Now, don’t go away mad.  I’m not saying that Democratic bloggers should never discuss science.  And I’m not saying scientists are knowledgeable about every field.  We’re not.  Gawd knows I struggle every day to understand new science.  Things remain a mystery until you beat your head on the bench long enough.  What I am saying is that if it isn’t your cup of tea, proceed with caution.  If you *are* interested in a particular area of science or science issue du jour, you owe it to yourself to read up on the subject in the way that any scientist would.  Dig into it by learning all you can from people in the field before you pop off some opinion. Learn to evaluate data (BTW, the nomination of Obama during the 2008 primary season should put to rest the notion that Democrats are better at evaluating evidence. Really, there’s nothing to crow about there guys.).  
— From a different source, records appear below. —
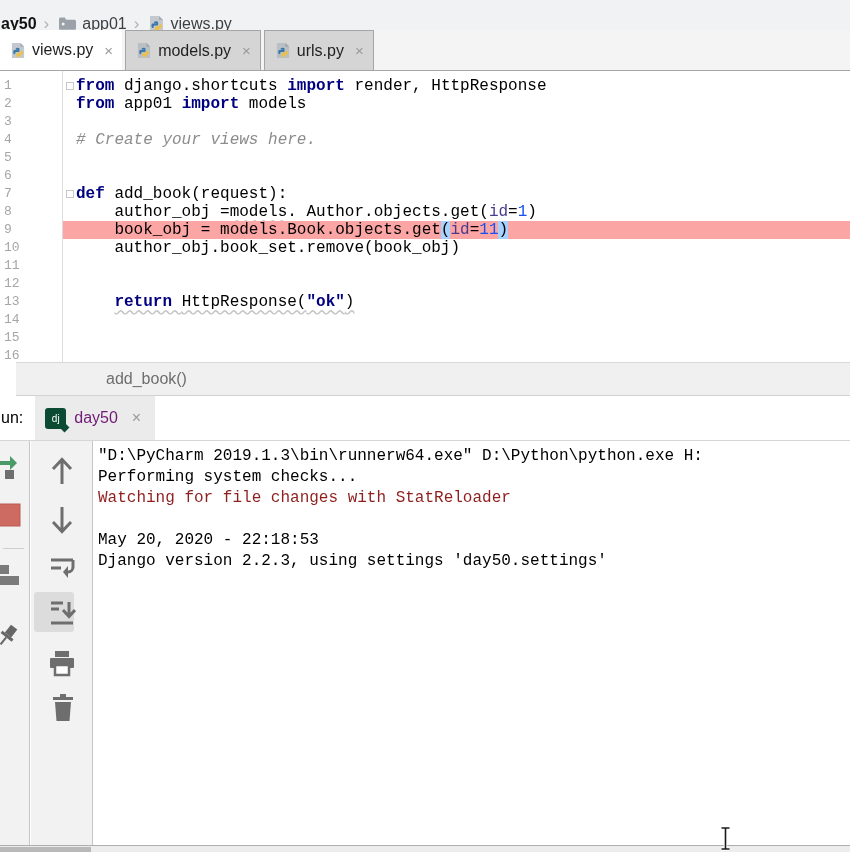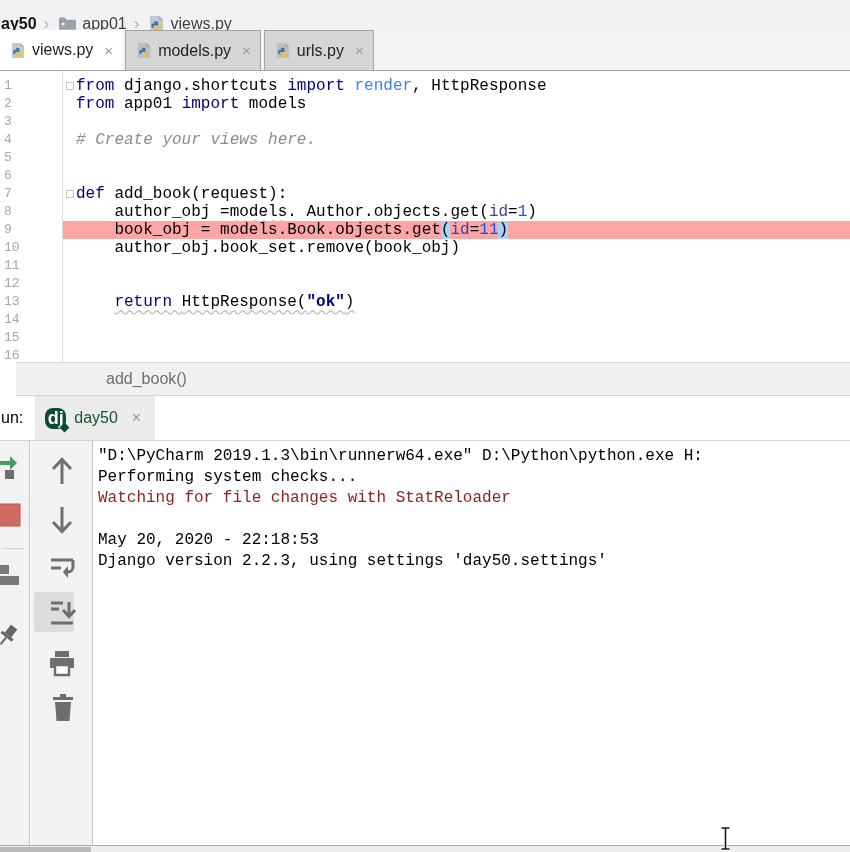--- a/index.html
+++ b/index.html
@@ -26,44 +26,44 @@
   
   .editor{position:absolute;top:71px;left:0;right:0;height:291px;background:#fff;overflow:hidden}
   .editor-lines{padding-top:6px;font-family:"Liberation Mono","DejaVu Sans Mono",monospace}
   .eline{display:flex;height:18px;line-height:18px;font-size:16px;white-space:pre}
   .eline .ln{flex:0 0 62px;width:62px;color:#a6a6a6;font-size:13px;line-height:18px;padding-left:4px;
     font-family:"Liberation Mono","DejaVu Sans Mono",monospace}
   .eline .codearea{flex:1 1 auto;padding-left:14px}
   .eline.caret .codearea{background:#fca5a5}
   .gutter-border{position:absolute;left:62px;top:0;bottom:0;width:1px;background:#dcdcdc}
   .fold-mark{position:absolute;width:8px;height:8px;border:1px solid #c9c9c9;background:#fff}
-  .tk-kw{color:#000080;font-weight:normal}
+  .tk-kw{color:#000080;font-weight:bold}
   .tk-pl{color:#000}
-  .tk-gr{color:#3b82f6}
+  .tk-gr{color:#000000}
   .tk-cm{color:#8c8c8c;font-style:italic}
   .tk-num{color:#1750eb}
   .tk-ka{color:#4a3c8c}
   .tk-str{color:#000080;font-weight:bold}
   .tk-sel{background:#a6d2ff}
   .tk-sq{text-decoration-line:underline;text-decoration-style:wavy;text-decoration-color:#c6c6c6;text-underline-offset:3px}
 
   
   .ctxbar{position:absolute;top:362px;left:16px;right:0;height:34px;background:#f0f0f0;
     border-top:1px solid #d8d8d8;border-bottom:1px solid #d2d2d2;
     display:flex;align-items:center;padding-left:90px;font-size:16px;color:#6e6e6e}
 
   
   .runbar{position:absolute;top:396px;left:0;right:0;height:44px;background:#fff;display:flex;align-items:stretch}
   .run-label{display:flex;align-items:center;font-size:16px;color:#000;padding-left:1px}
   .run-tab{margin-left:12px;background:#ebebeb;display:flex;align-items:center;padding:0 14px 0 10px;gap:8px}
-  .dj-badge{position:relative;width:21px;height:21px;background:#0c4b33;border-radius:8px;color:#fff;
-    font-weight:bold;font-size:18px;display:flex;align-items:center;justify-content:center}
+  .dj-badge{position:relative;width:21px;height:21px;background:#0c4b33;border-radius:3px;color:#fff;
+    font-weight:normal;font-size:10px;display:flex;align-items:center;justify-content:center}
   .dj-badge:after{content:"";position:absolute;right:-2px;bottom:-2px;width:7px;height:7px;background:#0c4b33;
     transform:rotate(45deg)}
-  .run-tab-label{font-size:16px;color:#14532d}
+  .run-tab-label{font-size:16px;color:#701a75}
   .run-tab .close{color:#9a9a9a;font-size:16px;margin-left:6px}
 
   
   .console-area{position:absolute;top:440px;left:0;right:0;height:405px;border-top:1px solid #d6d6d6;background:#fff}
   .tool-col1{position:absolute;left:0;top:0;bottom:0;width:30px;background:#f2f2f2;
     border-right:1px solid #c6c6c6;overflow:hidden}
   .tool-col2{position:absolute;left:31px;top:0;bottom:0;width:62px;background:#f2f2f2;
     border-right:1px solid #c6c6c6;overflow:hidden}
   .ticon{position:absolute}
   .sel-box{position:absolute;left:3px;top:151px;width:40px;height:40px;background:#dcdcdc;border-radius:3px}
Now, where can you get information about science?  First, if you have an eReader of any kind, you can find free text books in just about any subject.  Second, our government does an outstanding job providing resources to the public through such sites as PubMed and PubChem where you can find abstracts and links to scientific literature, entire genomes, sequences, chemical structures and their properties, etc. The abstracts are free, the actual articles may not be.  You can purchase access to full articles through several services at nominal cost. There are tools like BLAST to compare nucleic acid and protein sequences, a database repository of protein structures in the RCSB, and lots of other sites of open source information in easy to use interfaces.  Some of them come with java viewers so that you can rotate molecules of interest.  If you wanted to start your own pharma, be a real entrepeneur, like the Republicans are always advocating, there’s plenty of free stuff online to use.  This is real time, up to date information, free to the public from the NIH and other government funded sources. We share our information with the world and the world with us.  That’s the way we advance science.  The sites belong to us, courtesy of us, the US taxpayer, and it’s one of the most valuable things we do.  Third, there are some popular blogs and podcasts out there where new science is covered in detail but also explained thoroughly for the non-science type.  I recommend the Naked Scientists from Cambridge University in the UK.  Their podcasts are challenging but fun and they will not talk down to you.

If there is one thing you can do for science this year, it’s advocate for the continuation of these valuable online tools.

One more thing:  Derek linked to a survey from the Pew Foundation on the public view of science.  You can test your scientific knowledge and get your score compared to the rest of the country by taking this online quiz.  I scored a 100%.  Nyah-nyah!